_Exercise inputs_
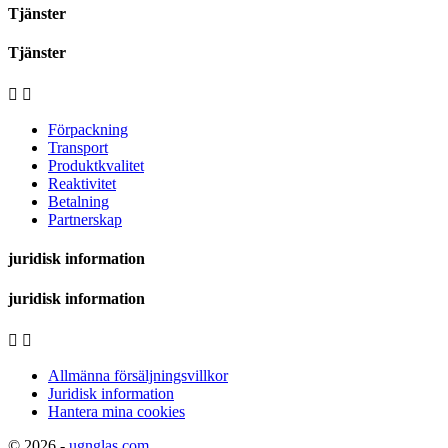
Tjänster
Tjänster


Förpackning
Transport
Produktkvalitet
Reaktivitet
Betalning
Partnerskap
juridisk information
juridisk information


Allmänna försäljningsvillkor
Juridisk information
Hantera mina cookies
© 2026 -
ugnglas.com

_Exercise brief_
All of the entries above should be copied exactly, except for the pictures.

_Reply to the task_
Tjänster
Tjänster


Förpackning
Transport
Produktkvalitet
Reaktivitet
Betalning
Partnerskap
juridisk information
juridisk information


Allmänna försäljningsvillkor
Juridisk information
Hantera mina cookies
© 2026 -
ugnglas.com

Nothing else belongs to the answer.